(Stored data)
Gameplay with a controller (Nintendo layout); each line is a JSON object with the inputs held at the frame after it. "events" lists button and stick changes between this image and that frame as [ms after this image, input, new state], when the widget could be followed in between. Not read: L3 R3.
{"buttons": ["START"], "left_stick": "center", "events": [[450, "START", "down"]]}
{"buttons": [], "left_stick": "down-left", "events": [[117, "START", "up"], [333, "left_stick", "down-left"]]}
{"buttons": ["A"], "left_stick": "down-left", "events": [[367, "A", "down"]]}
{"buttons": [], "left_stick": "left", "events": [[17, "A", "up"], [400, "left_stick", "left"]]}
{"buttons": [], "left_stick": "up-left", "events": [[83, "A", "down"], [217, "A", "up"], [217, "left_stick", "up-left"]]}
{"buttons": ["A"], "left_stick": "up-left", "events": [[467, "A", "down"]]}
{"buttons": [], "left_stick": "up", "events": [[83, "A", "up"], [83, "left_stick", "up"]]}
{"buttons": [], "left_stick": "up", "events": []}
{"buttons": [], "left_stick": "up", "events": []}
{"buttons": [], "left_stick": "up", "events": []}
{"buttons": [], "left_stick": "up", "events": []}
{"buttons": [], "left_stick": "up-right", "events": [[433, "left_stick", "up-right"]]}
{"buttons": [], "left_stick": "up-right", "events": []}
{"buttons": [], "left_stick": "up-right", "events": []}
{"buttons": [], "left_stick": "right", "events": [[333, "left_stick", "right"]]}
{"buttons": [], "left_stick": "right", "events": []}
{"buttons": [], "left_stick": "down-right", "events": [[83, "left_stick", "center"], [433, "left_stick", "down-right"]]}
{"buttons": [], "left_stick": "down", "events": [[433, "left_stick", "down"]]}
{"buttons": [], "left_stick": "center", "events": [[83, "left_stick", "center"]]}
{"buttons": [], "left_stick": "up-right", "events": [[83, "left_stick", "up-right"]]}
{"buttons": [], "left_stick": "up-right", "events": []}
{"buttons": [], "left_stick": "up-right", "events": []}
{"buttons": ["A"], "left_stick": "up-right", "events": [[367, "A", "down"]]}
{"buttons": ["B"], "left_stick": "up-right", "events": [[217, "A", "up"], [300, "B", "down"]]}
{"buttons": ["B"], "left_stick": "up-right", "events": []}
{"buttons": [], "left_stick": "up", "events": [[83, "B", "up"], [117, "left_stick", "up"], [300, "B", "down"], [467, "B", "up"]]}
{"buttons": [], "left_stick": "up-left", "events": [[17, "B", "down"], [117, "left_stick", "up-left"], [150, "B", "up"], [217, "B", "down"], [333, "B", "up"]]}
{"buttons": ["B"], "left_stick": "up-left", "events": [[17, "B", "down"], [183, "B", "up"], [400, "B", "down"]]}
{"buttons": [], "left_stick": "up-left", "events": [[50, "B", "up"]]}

**What to do**. Look above for every line with the word "START" and copy it.

**Response for this exercise**.
{"buttons": ["START"], "left_stick": "center", "events": [[450, "START", "down"]]}
{"buttons": [], "left_stick": "down-left", "events": [[117, "START", "up"], [333, "left_stick", "down-left"]]}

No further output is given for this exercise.